# Try it:
Using the records below, give again exactly the lines from the line that contains "right elbow: (349, 256)" through the line that contains "left shoulder: (376, 219)", both ends included, and only those.

# People photos with keypoints:

────────

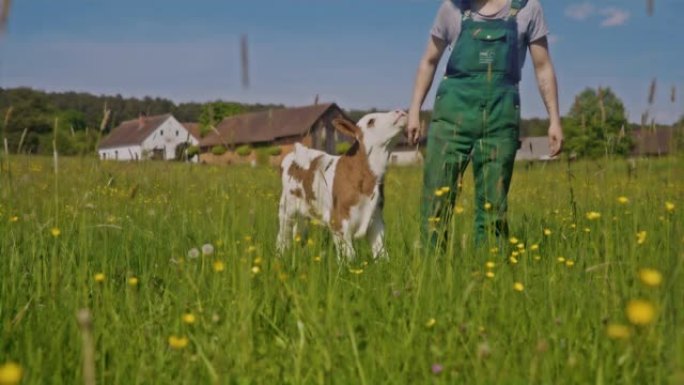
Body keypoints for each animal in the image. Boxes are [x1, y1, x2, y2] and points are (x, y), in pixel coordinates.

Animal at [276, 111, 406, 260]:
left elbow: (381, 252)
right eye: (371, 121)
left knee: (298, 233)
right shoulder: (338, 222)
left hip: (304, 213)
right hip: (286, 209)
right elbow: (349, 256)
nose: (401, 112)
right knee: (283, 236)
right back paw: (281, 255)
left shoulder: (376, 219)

────────

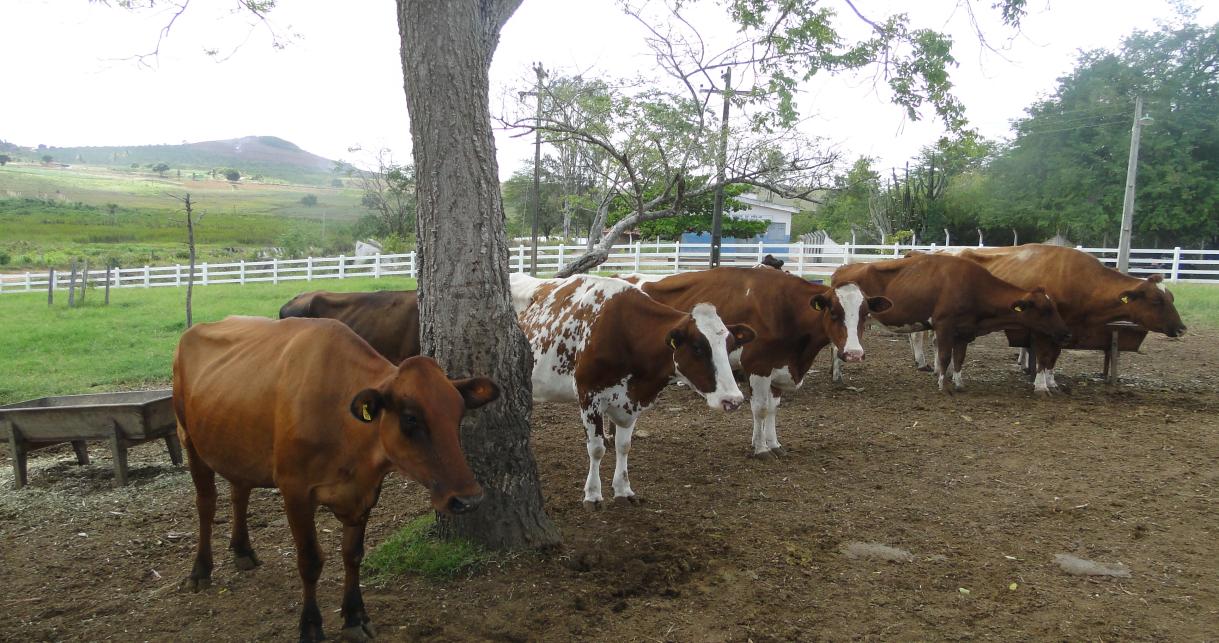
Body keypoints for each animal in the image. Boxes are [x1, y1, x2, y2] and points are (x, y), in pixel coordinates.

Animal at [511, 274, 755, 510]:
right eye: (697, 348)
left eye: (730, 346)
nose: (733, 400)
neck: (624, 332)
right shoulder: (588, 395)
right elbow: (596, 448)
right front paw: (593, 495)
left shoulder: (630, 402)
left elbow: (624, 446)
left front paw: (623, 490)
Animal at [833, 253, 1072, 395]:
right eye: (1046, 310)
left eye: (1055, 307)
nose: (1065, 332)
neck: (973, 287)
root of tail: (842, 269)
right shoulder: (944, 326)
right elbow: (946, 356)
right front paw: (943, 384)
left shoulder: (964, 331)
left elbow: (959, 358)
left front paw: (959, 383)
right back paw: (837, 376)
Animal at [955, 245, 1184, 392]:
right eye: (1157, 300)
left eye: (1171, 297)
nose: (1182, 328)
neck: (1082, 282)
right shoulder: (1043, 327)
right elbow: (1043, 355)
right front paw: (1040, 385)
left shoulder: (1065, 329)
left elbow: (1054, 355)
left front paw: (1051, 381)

────────

# Solution for this task:
right elbow: (349, 256)
nose: (401, 112)
right knee: (283, 236)
right back paw: (281, 255)
left shoulder: (376, 219)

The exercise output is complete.